── Reading passage ──

Topics of the Lectures 

Lecture 1 - 27/09/2023 

Introduction to the course. The photoelectric effect, revisited. Semi-classical approach to light-matter interaction. Time-dependent pertubation theory. The Fermi's Golden Rule.  

REFERENCES: Introductory slides (click here!),  Lamb and the photoelectric effect  (click here!), GK: Ch. 4 (4.1-4.2).  

Lecture 2 - 29/09/2023 

Photon-counting statistics with a coherent beam of light: "quantum" and "semi-classical" approaches. Poissonian distribution. Semi-classical theory of photodetection. 

Photocounting statistics of a fluctuating field: the Mandel formula. Classification of light by photon statistics: Poissonian, Super-Poissonian, and sub-Poissonian light.

REFERENCES: FOX: Ch. 5 (5.1,  5.2, 5.3, 5,4 , 5,5 , 5.8) -  LOU: Ch. 3 (3.9) -  Undergradutate experiment: photon-counting statistics  (click here!)

Lecture 3 - 11/10/2023 

Discharge lamps and a model for chaotic light sources.  Stochastic processes: definition of stationary and ergodic processes. Intensity fluctuations of chaotic light: calculation of the probability distribution and its variance. 

REFERENCES: LOU: Ch. 3 (3.6, 3.9)

───

# [Request 1]
Show each line of the listing below that contains the string "телефония".

── Provided data ──

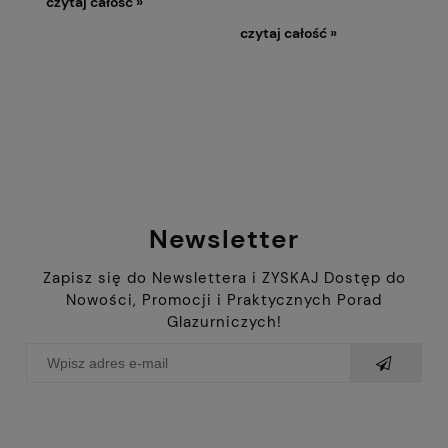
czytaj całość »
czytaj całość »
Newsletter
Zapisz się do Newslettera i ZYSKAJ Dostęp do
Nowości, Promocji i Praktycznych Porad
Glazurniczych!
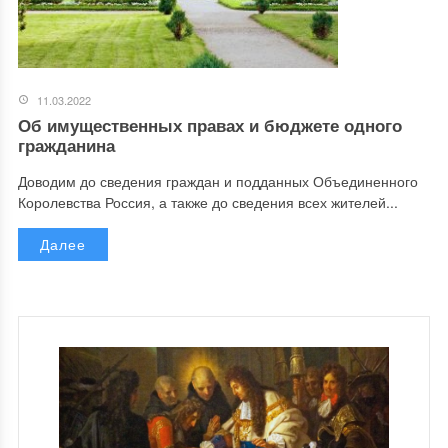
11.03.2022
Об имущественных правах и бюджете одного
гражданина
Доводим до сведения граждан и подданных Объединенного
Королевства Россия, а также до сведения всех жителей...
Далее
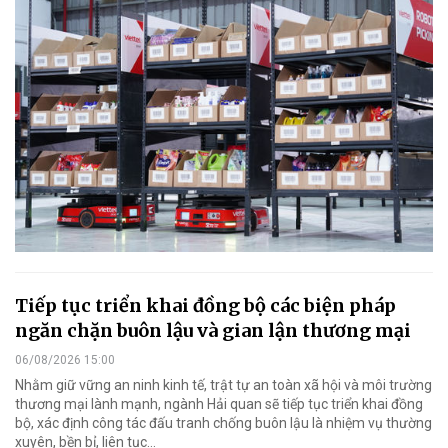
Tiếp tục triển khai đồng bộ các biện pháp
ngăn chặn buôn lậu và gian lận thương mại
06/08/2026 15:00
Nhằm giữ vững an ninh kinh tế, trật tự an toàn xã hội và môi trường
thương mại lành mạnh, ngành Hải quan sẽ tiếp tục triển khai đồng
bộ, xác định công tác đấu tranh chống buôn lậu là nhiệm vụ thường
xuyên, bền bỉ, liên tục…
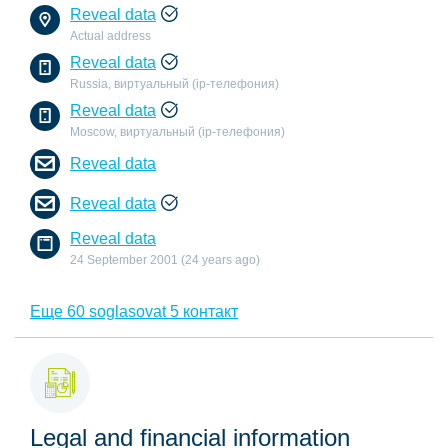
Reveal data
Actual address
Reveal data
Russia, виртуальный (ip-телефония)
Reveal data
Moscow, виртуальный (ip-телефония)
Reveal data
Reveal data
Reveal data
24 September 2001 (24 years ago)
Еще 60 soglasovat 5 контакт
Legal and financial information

───

# [Request 2]
In the lecture topics, what formula gives the photocounting statistics of a fluctuating field?

# [Exercise answer 1]
Russia, виртуальный (ip-телефония)
Moscow, виртуальный (ip-телефония)

# [Exercise answer 2]
The Mandel formula.